==== Text provided ====

Axl: Ah. Thank you for the chips. Have fun walking to the mall.
Sue: Axl! W-- I cannot believe it. You are so selfish!
[Axl grabs his throat and starts to cough]
Sue: Axl? Are you okay?
Axl: Pop. Pop. [Sue runs to the kitchen]
Mike: I don't get why you're stressing out about Parent Night.
Frankie: Says the man who's never gone.
Mike: It's called "Parent Night," not "Parents Night." If they wanted us both to go, they'd have put another "S" in there.
Axl: [Sue hands him a can of pop] It's almost too easy.
Sue: Oh, Axl. You!

Quote from Mr. Ehlert

Frankie: [v.o.] Just when I'd reconciled myself to losing my job, things started to pick up, and it looked like I was gonna have to keep it.
Mr. Ehlert: [into microphone] So come on down to Ehlert's before all the deals go racing away!
Bob: [imitates a race car]
Mr. Ehlert: I'm sorry. Did I ask for an impression of the world's loneliest cat?

Quote from Mike

Brick: Is Mom home yet?
Mike: Nope. What's up?
Brick: Well, I don't have all my intel yet, but I think Sue may be blackmailing Axl.
Mike: Not interested.
Brick: But I just saw him making her-
Mike: Not another word. I don't want to hear it.
Brick: Suit yourself. The candy cigarettes are behind the bread. I'll take two bubble gum and one mint.
Mike: You mean these?
Brick: Those are the ones. Come to papa. [Mike takes one and eats it] What's going on?
Mike: What's going on is I don't reward my kids for ratting each other out, so you're not getting any candy.

Quote from Sue

Frankie: [v.o.] Unfortunately, things didn't get any easier for Axl, not with a sister drunk with power.
Sue: [British accent] Good afternoon, Jeeves. So where do you guys want to go today?
Brad: Fro-yo!
Carly: Mall.

==== Data for the task ====

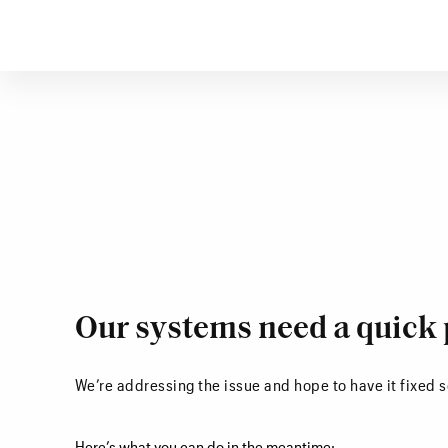
Our systems need a quick 
We’re addressing the issue and hope to have it fixed 
Here’s what you can do in the meantime:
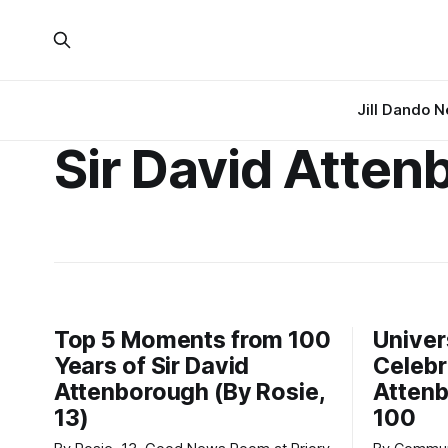
Jill Dando 
Sir David Atten
Top 5 Moments from 100
Univer
Years of Sir David
Celebr
Attenborough (By Rosie,
Attenb
13)
100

====

Exercise set =
- 1) Write out the records again, switching "Sir David" to "Lord David" each time it appears and changing nothing else. Leave out the pictures.
- 2) Pick up the family comedy script after Carly's line "Mall." and continue it.

Answers for each item =
- 1)
Our systems need a quick 
We’re addressing the issue and hope to have it fixed 
Here’s what you can do in the meantime:
Jill Dando 
Lord David Atten
Top 5 Moments from 100
Univer
Years of Lord David
Celebr
Attenborough (By Rosie,
Attenb
13)
100

- 2)
Sue: Movies! [gasps] We can do all three!
Frankie: [v.o.] Yep, she really pushed it.
Brad: I'm late for my voice lesson. Hit it.
Frankie: [v.o.] Then she pushed it some more.
Boy: Arcade, please.
Axl: Who are you?
Boy: Some girl in my science class said you'd take me wherever I wanted to go. If you say, "no," she said to say, "lake."

Quote from Frankie

Frankie: [on the phone] Hi. It's me. It's crazy here, so I can't leave. It looks like you're gonna have to go to Brick's Parent Night.
Mike: Parent Night? Really? Come on. It's everything I don't like. It's parents, it's night, it's not in our living room...
Frankie: Hey, it's not like I'm out sucking down margaritas with the girls. I'm trying to sell 500 cars, and so far we've only sold 4... [customers walk by] Hundred. Yeah, they're going like hotcakes. Now listen. They put out the volunteer sign-up sheets after the teacher's speech, so make sure you sign us up for something good. I'm not scraping gum another year.
Mike: Don't worry, Frankie. I think I can sign a clipboard.
Mr. Ehlert: I'm not paying you to yap on the phone, chatty. Now make me another hot dog. Double relish.